**REQUEST**:
Please retype all of the material below without changing a single character.
-- begin INPUT FOR THIS TASK --
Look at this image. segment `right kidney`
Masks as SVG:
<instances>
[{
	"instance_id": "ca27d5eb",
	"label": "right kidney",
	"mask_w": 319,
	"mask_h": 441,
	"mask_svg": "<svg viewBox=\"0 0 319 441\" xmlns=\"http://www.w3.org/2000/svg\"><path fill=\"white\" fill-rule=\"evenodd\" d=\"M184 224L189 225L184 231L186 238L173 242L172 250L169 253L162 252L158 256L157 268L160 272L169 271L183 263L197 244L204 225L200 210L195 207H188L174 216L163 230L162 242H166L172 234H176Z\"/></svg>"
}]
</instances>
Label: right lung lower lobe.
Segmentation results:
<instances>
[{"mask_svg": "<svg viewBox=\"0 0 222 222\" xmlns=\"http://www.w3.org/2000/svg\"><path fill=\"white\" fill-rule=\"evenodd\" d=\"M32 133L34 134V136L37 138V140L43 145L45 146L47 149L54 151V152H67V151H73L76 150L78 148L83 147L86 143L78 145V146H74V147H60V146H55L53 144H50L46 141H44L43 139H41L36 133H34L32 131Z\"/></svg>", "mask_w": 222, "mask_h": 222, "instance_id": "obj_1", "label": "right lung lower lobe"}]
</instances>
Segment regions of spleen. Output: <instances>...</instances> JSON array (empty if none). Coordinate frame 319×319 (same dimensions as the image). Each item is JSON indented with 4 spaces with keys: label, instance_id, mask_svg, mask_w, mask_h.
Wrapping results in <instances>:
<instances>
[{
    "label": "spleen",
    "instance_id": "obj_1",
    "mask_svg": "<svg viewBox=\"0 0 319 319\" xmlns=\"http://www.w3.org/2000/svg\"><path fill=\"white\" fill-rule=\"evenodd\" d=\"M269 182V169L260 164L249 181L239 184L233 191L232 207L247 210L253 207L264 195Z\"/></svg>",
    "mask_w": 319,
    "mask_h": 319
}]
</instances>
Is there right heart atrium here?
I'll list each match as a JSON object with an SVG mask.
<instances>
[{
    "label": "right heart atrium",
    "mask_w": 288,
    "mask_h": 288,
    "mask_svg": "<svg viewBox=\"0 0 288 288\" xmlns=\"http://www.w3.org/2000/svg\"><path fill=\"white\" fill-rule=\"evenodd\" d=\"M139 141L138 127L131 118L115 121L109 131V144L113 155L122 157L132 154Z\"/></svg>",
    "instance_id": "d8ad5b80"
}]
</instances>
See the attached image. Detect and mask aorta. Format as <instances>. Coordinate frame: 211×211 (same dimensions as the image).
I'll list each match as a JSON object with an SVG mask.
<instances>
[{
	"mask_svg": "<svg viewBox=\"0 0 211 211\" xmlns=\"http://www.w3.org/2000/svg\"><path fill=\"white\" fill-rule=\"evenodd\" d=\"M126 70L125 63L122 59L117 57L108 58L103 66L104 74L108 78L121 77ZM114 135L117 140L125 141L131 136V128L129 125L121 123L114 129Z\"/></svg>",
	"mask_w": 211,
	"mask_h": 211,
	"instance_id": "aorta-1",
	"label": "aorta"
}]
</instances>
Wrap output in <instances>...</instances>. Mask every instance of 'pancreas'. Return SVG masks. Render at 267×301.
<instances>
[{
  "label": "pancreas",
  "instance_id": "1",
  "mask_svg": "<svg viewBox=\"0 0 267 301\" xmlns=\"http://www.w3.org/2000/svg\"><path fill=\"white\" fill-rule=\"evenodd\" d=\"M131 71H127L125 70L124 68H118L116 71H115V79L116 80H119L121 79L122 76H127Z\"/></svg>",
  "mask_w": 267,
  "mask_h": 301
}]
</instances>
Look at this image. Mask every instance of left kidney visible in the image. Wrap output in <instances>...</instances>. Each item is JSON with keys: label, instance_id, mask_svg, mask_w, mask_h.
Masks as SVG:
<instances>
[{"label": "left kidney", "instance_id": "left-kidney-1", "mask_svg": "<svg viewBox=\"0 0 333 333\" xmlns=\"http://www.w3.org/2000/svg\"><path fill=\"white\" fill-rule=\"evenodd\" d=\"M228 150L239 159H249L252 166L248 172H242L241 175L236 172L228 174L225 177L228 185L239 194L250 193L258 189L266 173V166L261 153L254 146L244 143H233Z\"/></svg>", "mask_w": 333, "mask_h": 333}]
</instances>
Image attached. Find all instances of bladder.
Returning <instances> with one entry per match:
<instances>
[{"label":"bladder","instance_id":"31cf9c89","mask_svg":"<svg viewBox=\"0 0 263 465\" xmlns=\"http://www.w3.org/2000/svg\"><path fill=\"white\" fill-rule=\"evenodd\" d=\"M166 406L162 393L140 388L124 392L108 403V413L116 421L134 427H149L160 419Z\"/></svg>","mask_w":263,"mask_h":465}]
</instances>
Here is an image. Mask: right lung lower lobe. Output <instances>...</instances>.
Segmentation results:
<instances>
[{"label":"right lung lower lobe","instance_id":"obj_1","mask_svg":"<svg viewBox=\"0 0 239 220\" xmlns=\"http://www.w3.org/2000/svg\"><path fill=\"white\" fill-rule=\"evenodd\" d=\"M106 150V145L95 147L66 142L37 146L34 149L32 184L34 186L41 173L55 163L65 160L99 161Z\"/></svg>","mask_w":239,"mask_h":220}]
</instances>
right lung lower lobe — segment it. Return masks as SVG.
-- end INPUT FOR THIS TASK --
**RESULT**:
Look at this image. segment `right kidney`
Masks as SVG:
<instances>
[{
	"instance_id": "ca27d5eb",
	"label": "right kidney",
	"mask_w": 319,
	"mask_h": 441,
	"mask_svg": "<svg viewBox=\"0 0 319 441\" xmlns=\"http://www.w3.org/2000/svg\"><path fill=\"white\" fill-rule=\"evenodd\" d=\"M184 224L189 225L184 231L186 238L173 242L172 250L169 253L162 252L158 256L157 268L160 272L169 271L183 263L197 244L204 225L200 210L195 207H188L174 216L163 230L162 242H166L172 234H176Z\"/></svg>"
}]
</instances>
Label: right lung lower lobe.
Segmentation results:
<instances>
[{"mask_svg": "<svg viewBox=\"0 0 222 222\" xmlns=\"http://www.w3.org/2000/svg\"><path fill=\"white\" fill-rule=\"evenodd\" d=\"M32 133L34 134V136L37 138V140L43 145L45 146L47 149L54 151V152H67V151H73L76 150L78 148L83 147L86 143L78 145V146H74V147H60V146H55L53 144H50L46 141H44L43 139H41L36 133H34L32 131Z\"/></svg>", "mask_w": 222, "mask_h": 222, "instance_id": "obj_1", "label": "right lung lower lobe"}]
</instances>
Segment regions of spleen. Output: <instances>...</instances> JSON array (empty if none). Coordinate frame 319×319 (same dimensions as the image). Each item is JSON indented with 4 spaces with keys: label, instance_id, mask_svg, mask_w, mask_h.
Wrapping results in <instances>:
<instances>
[{
    "label": "spleen",
    "instance_id": "obj_1",
    "mask_svg": "<svg viewBox=\"0 0 319 319\" xmlns=\"http://www.w3.org/2000/svg\"><path fill=\"white\" fill-rule=\"evenodd\" d=\"M269 182V169L260 164L249 181L239 184L233 191L232 207L247 210L253 207L264 195Z\"/></svg>",
    "mask_w": 319,
    "mask_h": 319
}]
</instances>
Is there right heart atrium here?
I'll list each match as a JSON object with an SVG mask.
<instances>
[{
    "label": "right heart atrium",
    "mask_w": 288,
    "mask_h": 288,
    "mask_svg": "<svg viewBox=\"0 0 288 288\" xmlns=\"http://www.w3.org/2000/svg\"><path fill=\"white\" fill-rule=\"evenodd\" d=\"M139 141L138 127L131 118L115 121L109 131V144L113 155L122 157L132 154Z\"/></svg>",
    "instance_id": "d8ad5b80"
}]
</instances>
See the attached image. Detect and mask aorta. Format as <instances>. Coordinate frame: 211×211 (same dimensions as the image).
I'll list each match as a JSON object with an SVG mask.
<instances>
[{
	"mask_svg": "<svg viewBox=\"0 0 211 211\" xmlns=\"http://www.w3.org/2000/svg\"><path fill=\"white\" fill-rule=\"evenodd\" d=\"M126 70L125 63L122 59L117 57L108 58L103 66L104 74L108 78L121 77ZM114 135L117 140L125 141L131 136V128L129 125L121 123L114 129Z\"/></svg>",
	"mask_w": 211,
	"mask_h": 211,
	"instance_id": "aorta-1",
	"label": "aorta"
}]
</instances>
Wrap output in <instances>...</instances>. Mask every instance of 'pancreas'. Return SVG masks. Render at 267×301.
<instances>
[{
  "label": "pancreas",
  "instance_id": "1",
  "mask_svg": "<svg viewBox=\"0 0 267 301\" xmlns=\"http://www.w3.org/2000/svg\"><path fill=\"white\" fill-rule=\"evenodd\" d=\"M131 71H127L125 70L124 68H118L116 71H115V79L116 80H119L121 79L122 76H127Z\"/></svg>",
  "mask_w": 267,
  "mask_h": 301
}]
</instances>
Look at this image. Mask every instance of left kidney visible in the image. Wrap output in <instances>...</instances>. Each item is JSON with keys: label, instance_id, mask_svg, mask_w, mask_h.
Masks as SVG:
<instances>
[{"label": "left kidney", "instance_id": "left-kidney-1", "mask_svg": "<svg viewBox=\"0 0 333 333\" xmlns=\"http://www.w3.org/2000/svg\"><path fill=\"white\" fill-rule=\"evenodd\" d=\"M228 150L239 159H249L252 166L248 172H242L241 175L236 172L228 174L225 177L228 185L239 194L250 193L258 189L266 173V166L261 153L254 146L244 143H233Z\"/></svg>", "mask_w": 333, "mask_h": 333}]
</instances>
Image attached. Find all instances of bladder.
Returning <instances> with one entry per match:
<instances>
[{"label":"bladder","instance_id":"31cf9c89","mask_svg":"<svg viewBox=\"0 0 263 465\" xmlns=\"http://www.w3.org/2000/svg\"><path fill=\"white\" fill-rule=\"evenodd\" d=\"M166 406L162 393L140 388L124 392L108 403V413L116 421L134 427H149L160 419Z\"/></svg>","mask_w":263,"mask_h":465}]
</instances>
Here is an image. Mask: right lung lower lobe. Output <instances>...</instances>.
Segmentation results:
<instances>
[{"label":"right lung lower lobe","instance_id":"obj_1","mask_svg":"<svg viewBox=\"0 0 239 220\" xmlns=\"http://www.w3.org/2000/svg\"><path fill=\"white\" fill-rule=\"evenodd\" d=\"M106 150V145L95 147L66 142L37 146L34 149L32 184L34 186L41 173L55 163L65 160L99 161Z\"/></svg>","mask_w":239,"mask_h":220}]
</instances>
right lung lower lobe — segment it. Return masks as SVG.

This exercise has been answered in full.